Other contenders to replace Zuma when he steps down as ANC leader in December and as president in 2019 include Human Settlements Minister Lindiwe Sisulu, parliamentary speaker Baleka Mbete and Jeff Radebe, a minister in the presidency.
Mkhize spent five years in exile in Swaziland and Zimbabwe during apartheid rule. He returned home in 1991 and rose through the ranks of the ANC in KwaZulu-Natal, being appointed as the region’s premier in 2009. He relinquished that post in 2013, the year after his appointment as the ANC’s treasurer-general.

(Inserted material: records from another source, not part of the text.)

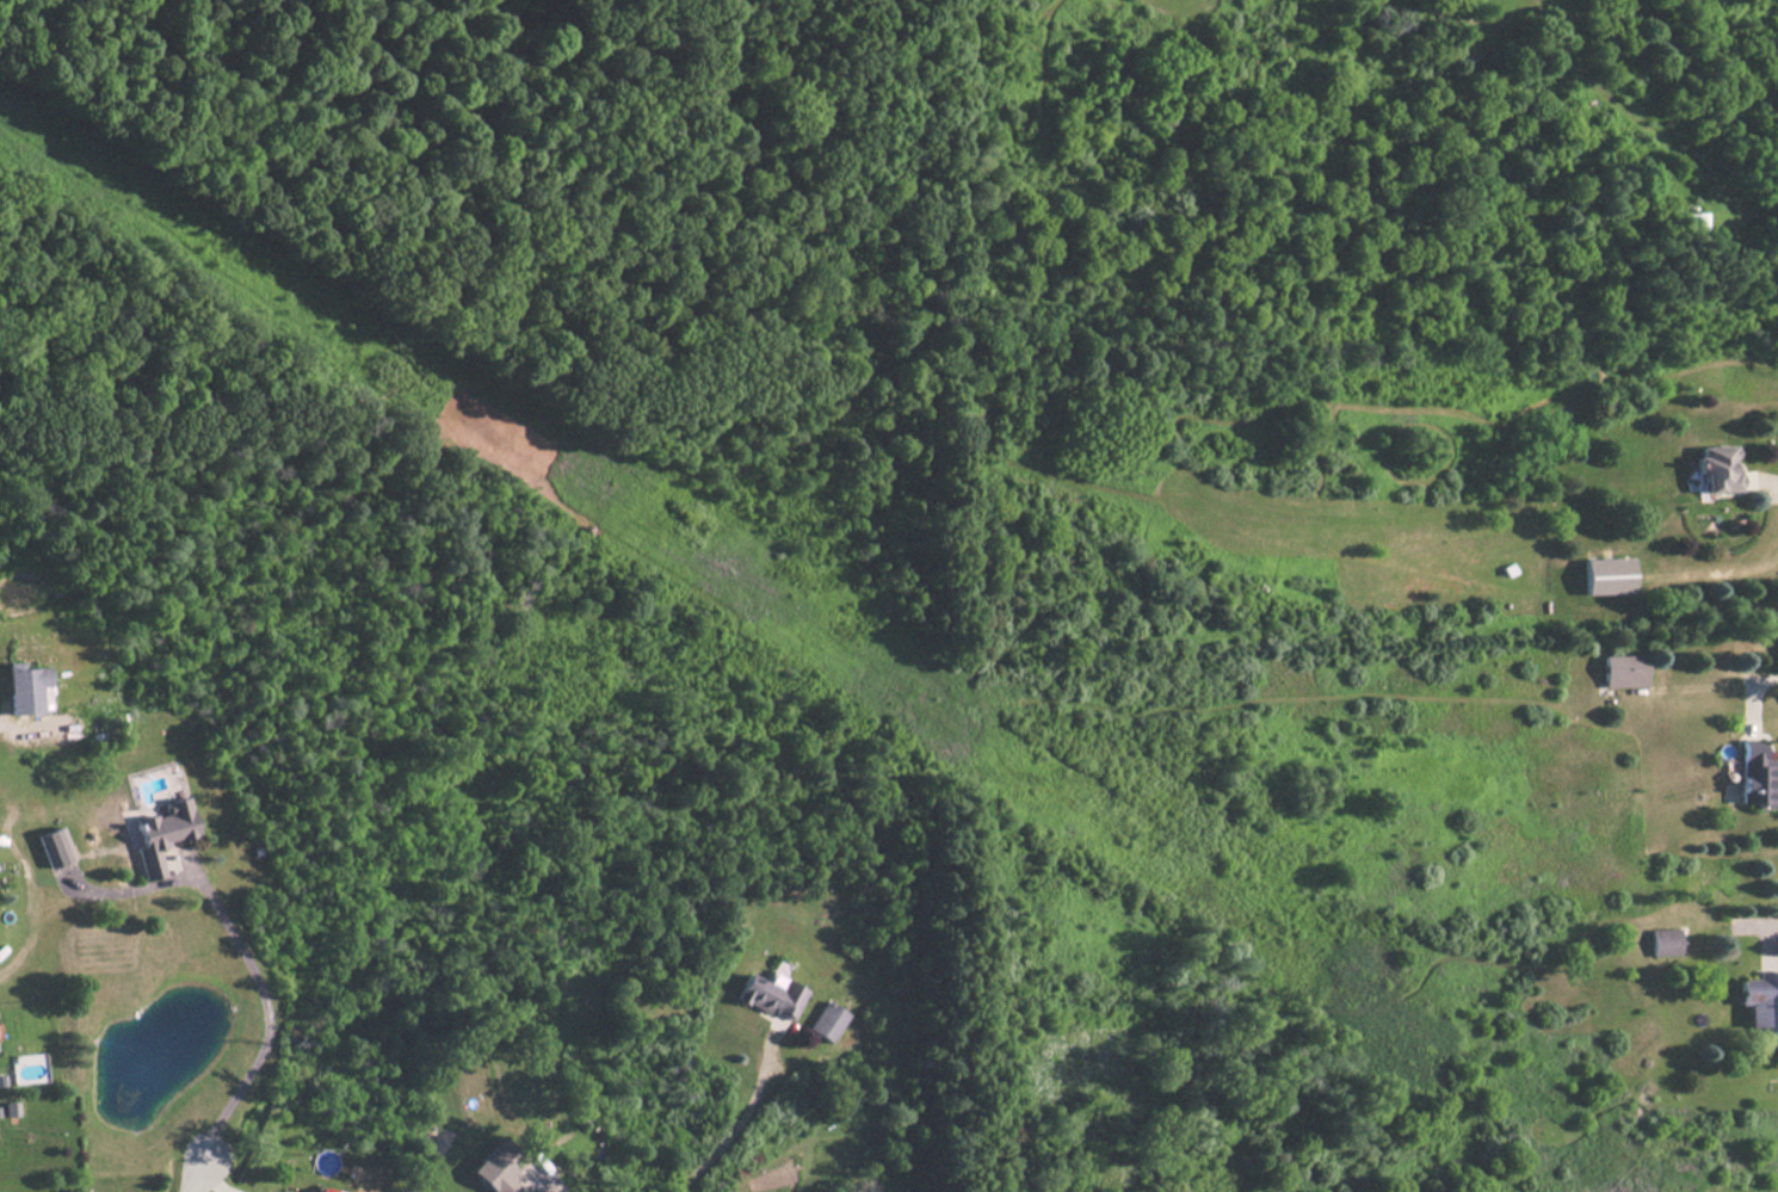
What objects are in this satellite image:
building: (1692, 226)
building: (1719, 468)
road: (1776, 480)
building: (1608, 576)
building: (67, 658)
building: (1624, 671)
road: (1768, 675)
building: (26, 680)
building: (1757, 776)
building: (161, 833)
building: (54, 847)
road: (1775, 916)
building: (1665, 943)
building: (771, 996)
building: (1761, 1004)
road: (269, 1008)
building: (826, 1021)
road: (733, 1125)
building: (498, 1167)
road: (196, 1176)
building: (319, 1190)

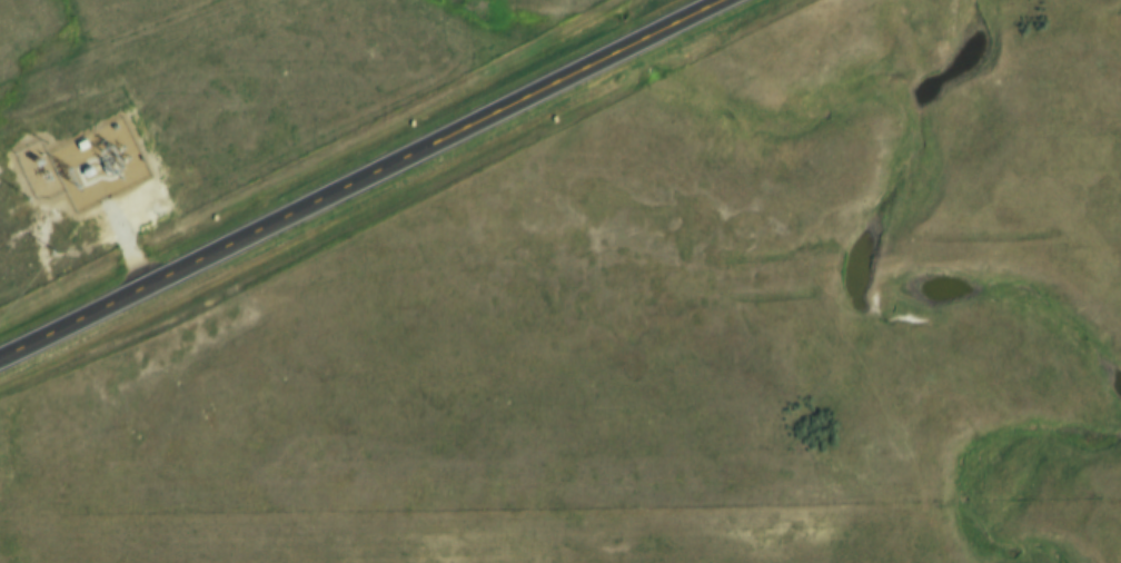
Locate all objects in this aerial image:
power substation: (90, 156)
road: (363, 182)

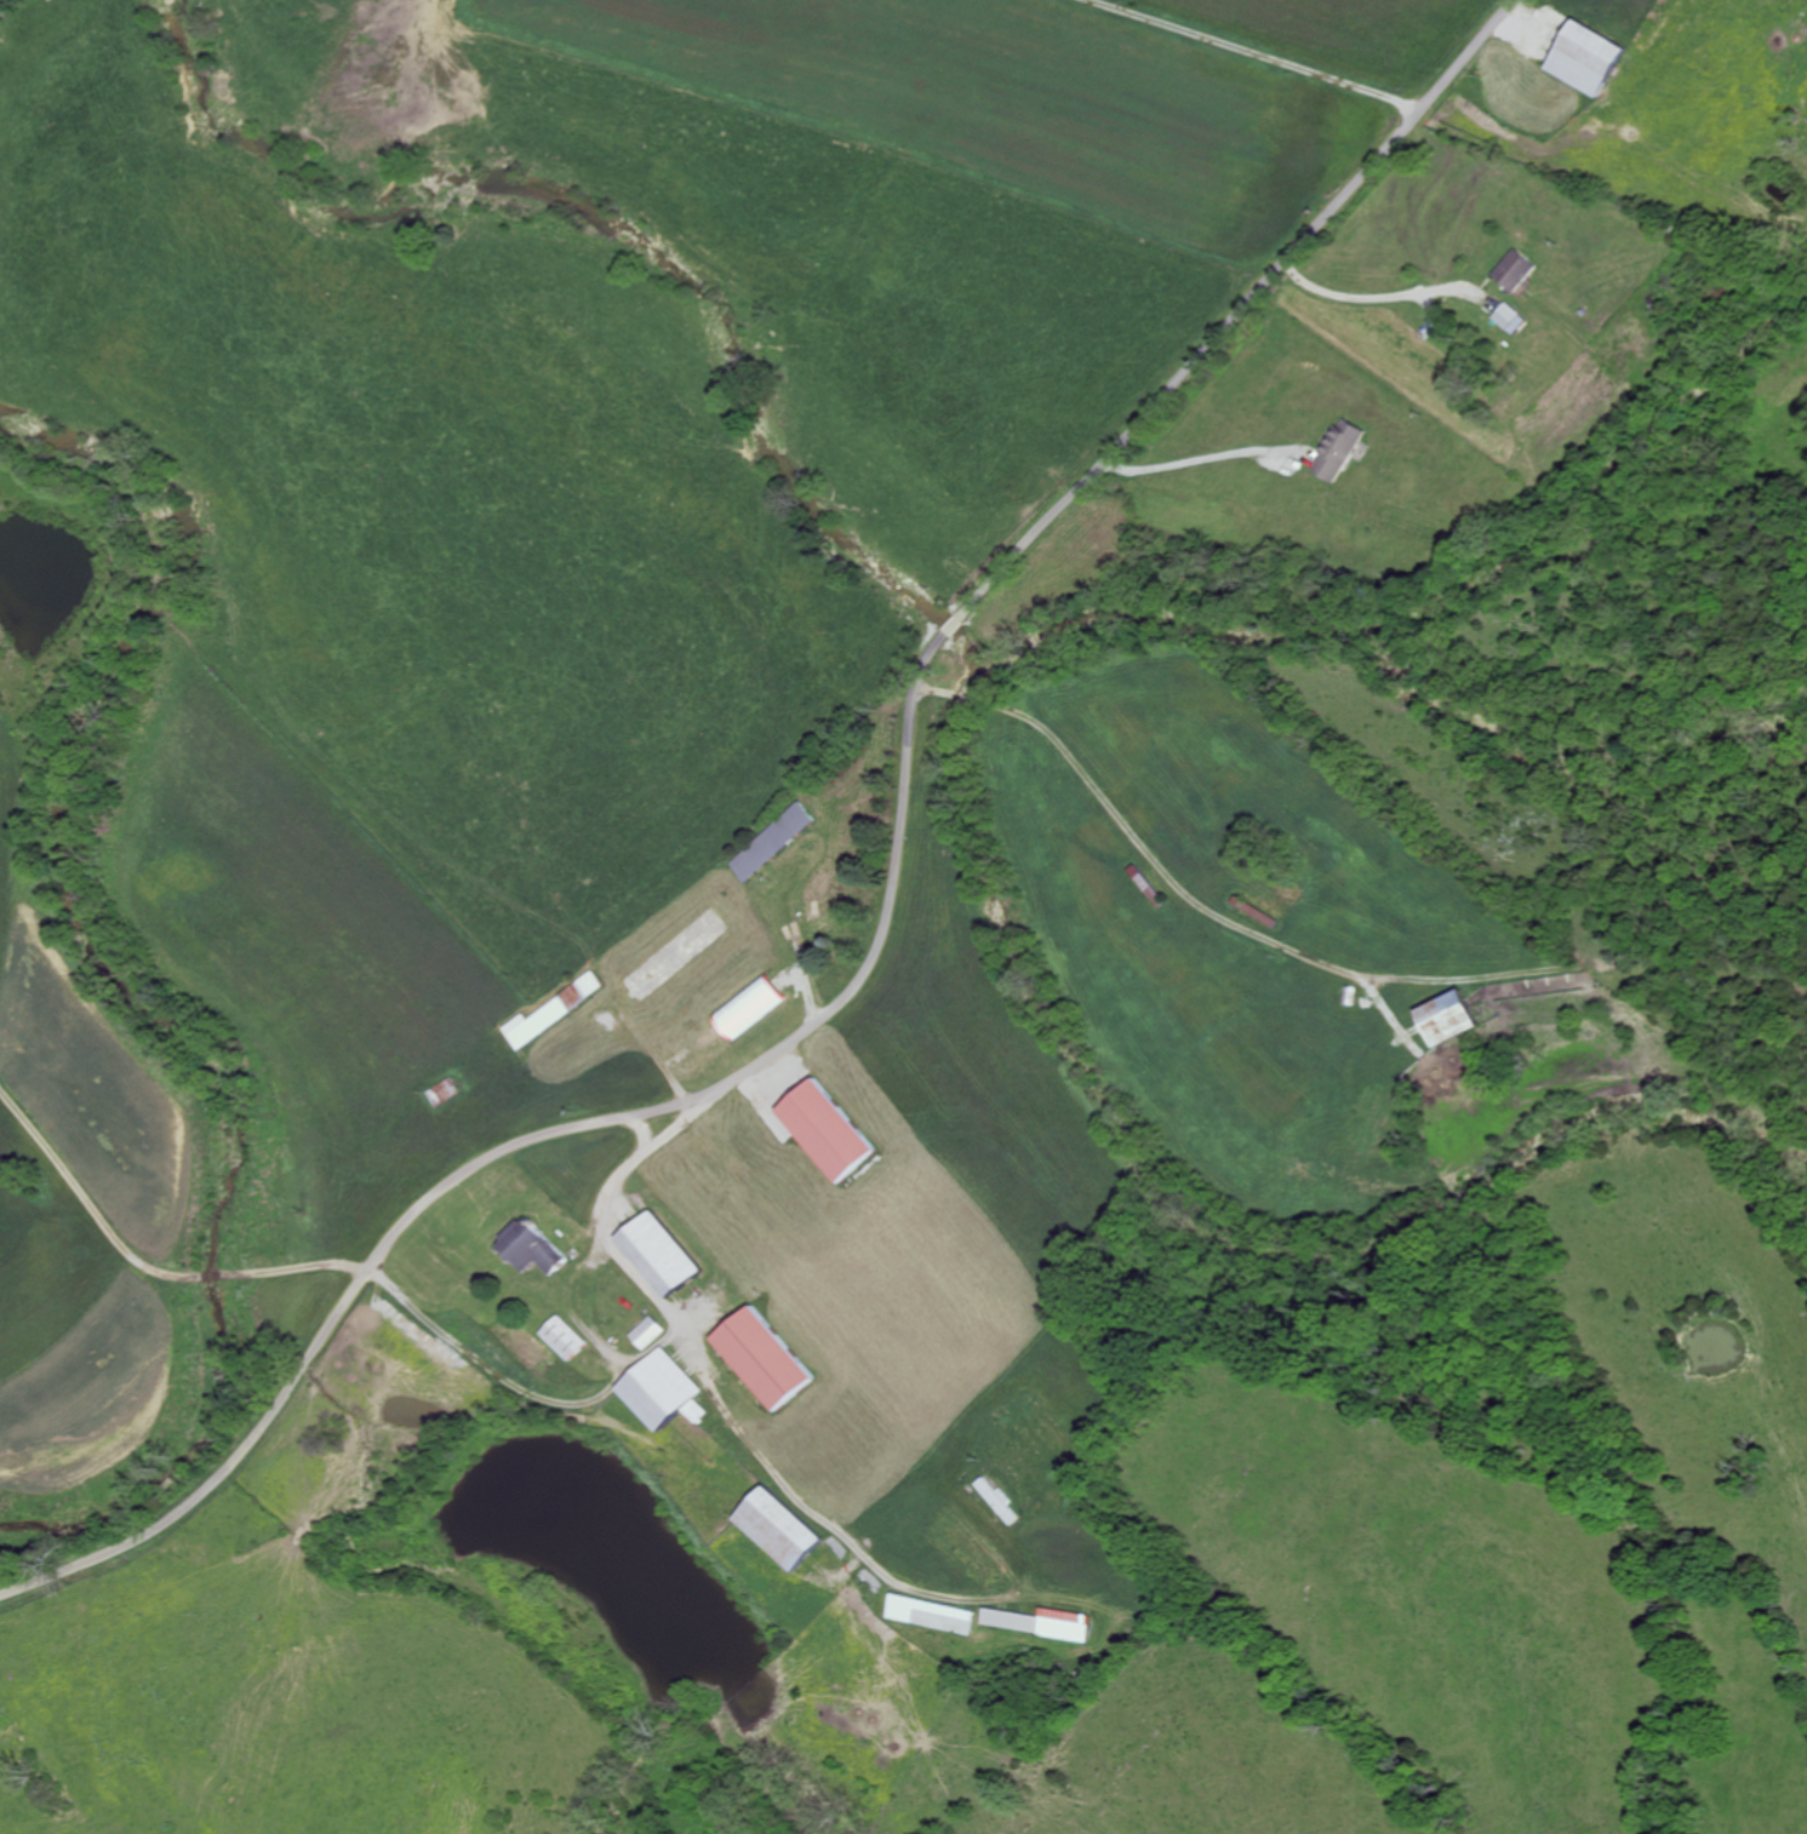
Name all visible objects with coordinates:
road: (1251, 54)
building: (1591, 60)
building: (1516, 270)
road: (1374, 297)
building: (1510, 318)
building: (1339, 450)
road: (1215, 912)
road: (892, 932)
building: (680, 954)
building: (755, 1006)
building: (1458, 1019)
building: (834, 1131)
road: (669, 1135)
building: (536, 1248)
building: (666, 1255)
road: (288, 1269)
building: (650, 1333)
building: (569, 1339)
building: (766, 1359)
building: (667, 1392)
road: (723, 1403)
building: (784, 1530)
building: (934, 1615)
building: (1045, 1623)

While Mkhize has been a long-standing ally of Zuma, he openly criticized the president’s March 31 decision to make 20 changes to his cabinet, including firing Pravin Gordhan as finance minister, without consulting his fellow ANC leaders. Since then he has repeatedly spoken out against “state capture,” the local term for the undue influence private interests allegedly wield over the government and warned that factional fights risk destroying the ANC.
Mkhize didn’t answer his mobile phone or respond to a text message requesting an interview.
Zuma has indicated that he favors Dlamini-Zuma, the mother of four of his at least 20 children, to succeed him. She’s also won endorsements from the ANC’s women’s and youth leagues and military veterans, while Ramaphosa has the backing of the ANC’s labor union and communist allies.
David Mabuza, the ANC’s chairman in Mpumalanga province, has been leading calls for a consensus candidate, and Business Day newspaper reported on Sept. 13 that he favors Mkhize.
Several other provincial leaders have also called for the party to agree on a leadership slate and avoid a divisive vote.
Peter Attard Montalto, chief emerging-markets economist at Nomura International in London, said that while he expects Dlamini-Zuma to be the ANC’s next leader, Mkhize can’t be written off as a contender and he may be the best candidate to drive reforms needed to set South Africa’s economy on a higher growth path.
He’s the only person “who has the breadth of cross-party support to stand a decent chance of rising up through the existing two-slate factional battles,” Montalto said.
“Momentum around him has now increased significantly and is likely to continue doing so.”